The most common symptoms of carpal tunnel syndrome are:
- Hand and finger pain
- Tingling sensations of the fingers
- Numbness in the fingers
How is the diagnosis of carpal tunnel syndrome made?
In diagnosing carpal tunnel syndrome, your doctor will look for changes in sensation and for weakness in the muscles controlled by the median nerve. Several simple tests can be done to elicit carpal tunnel syndrome symptoms to diagnose the disorder. Two common tests are called Tinel's and Phalen's Test.
- Tinel's Sign
Tinel's test is performed by tapping the median nerve along its course in the wrist. A positive test is found when this causes worsening of the tingling in the fingers when the nerve is tapped.
- Phalen's Sign
Phalen's test is done by pushing the back of your hands together for one minute. This compresses the carpal tunnel and is also positive when it causes the same symptoms you have been experiencing with your carpal tunnel syndrome.
Definitive analysis of nerve function can be performed with studies of how well an electric impulse conducts along the nerve. A device called an EMG can detect abnormalities in nerve impulse conduction; these nerve conduction abnormalities are the cause of carpal tunnel syndrome symptoms. The EMG does not always need to be performed, but may be done if a patient's symptoms are not typical of carpal tunnel syndrome.
What causes the carpal tunnel syndrome symptoms?

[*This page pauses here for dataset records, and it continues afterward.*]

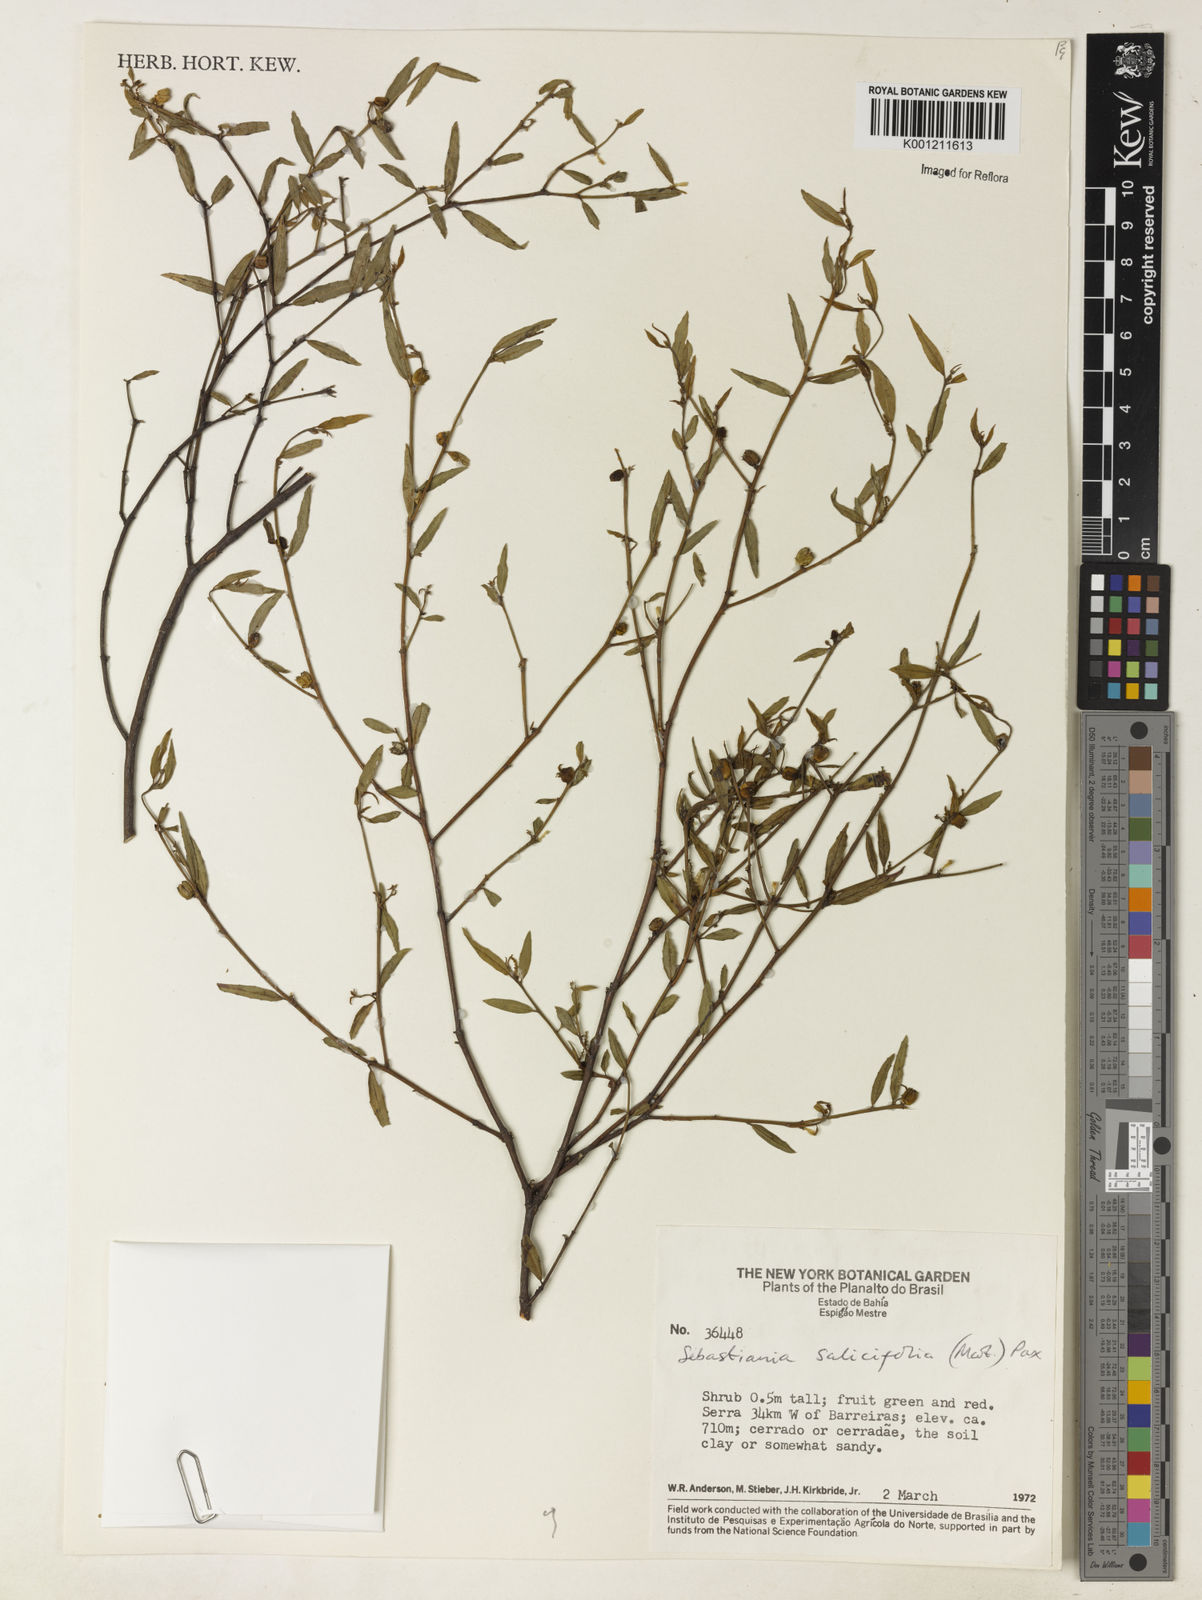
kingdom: Plantae
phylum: Tracheophyta
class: Magnoliopsida
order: Malpighiales
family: Euphorbiaceae
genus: Microstachys
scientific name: Microstachys
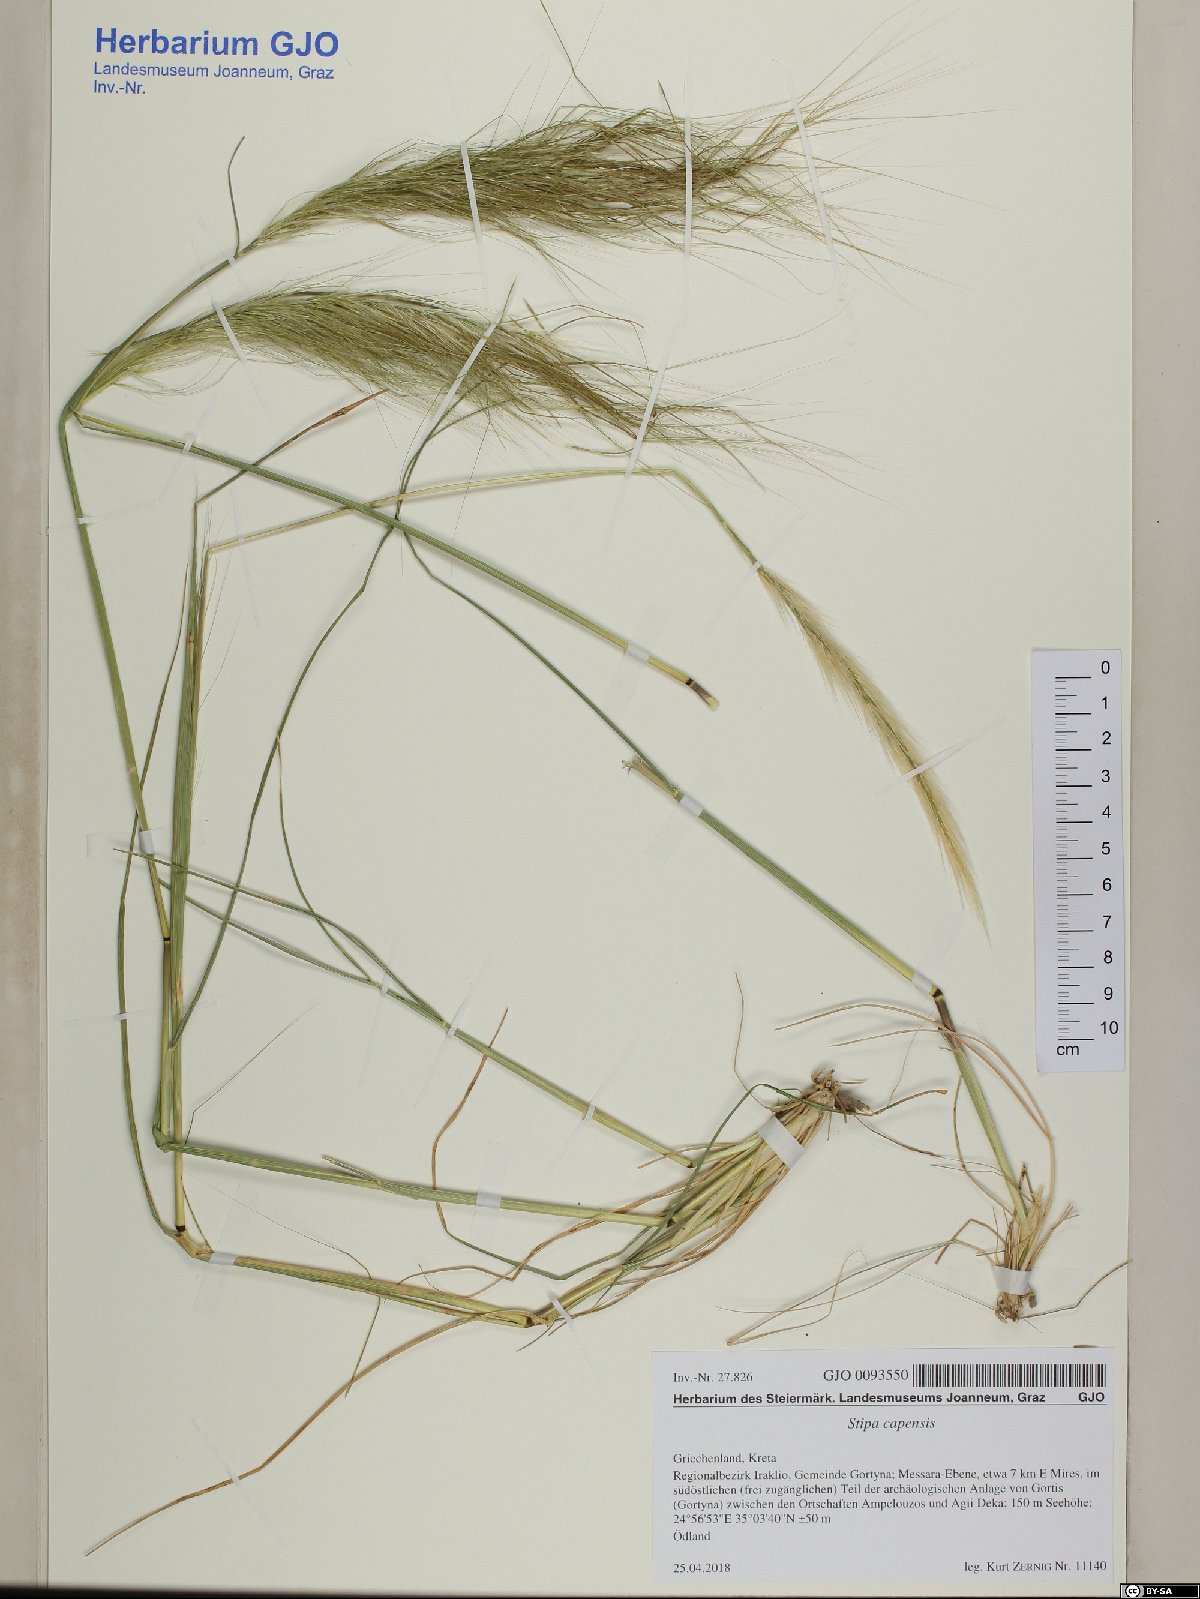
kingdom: Plantae
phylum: Tracheophyta
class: Liliopsida
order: Poales
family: Poaceae
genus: Stipellula
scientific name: Stipellula capensis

As stated previously, the symptoms of carpal tunnel syndrome are caused by compression of the median nerve as it courses through the carpal tunnel in the wrist. Some systemic conditions are associated with carpal tunnel syndrome, including diabetes, hypothyroidism, arthritis, and pregnancy.
Recently, the computer keyboard has been the target of blame for many patients with carpal tunnel syndrome. Whether or not typing causes carpal tunnel syndrome is still controversial, yet it seems appropriate that anyone who spends much time at the computer be familiar with techniques in prevention of this problem. Similarly, other activities that depend on wrist motion such as shop work, weight lifting, and racquet sports have been associated with carpal tunnel syndrome. Carpal tunnel syndrome is most common in the middle aged and elderly, with over 80% of patients over 40 years of age.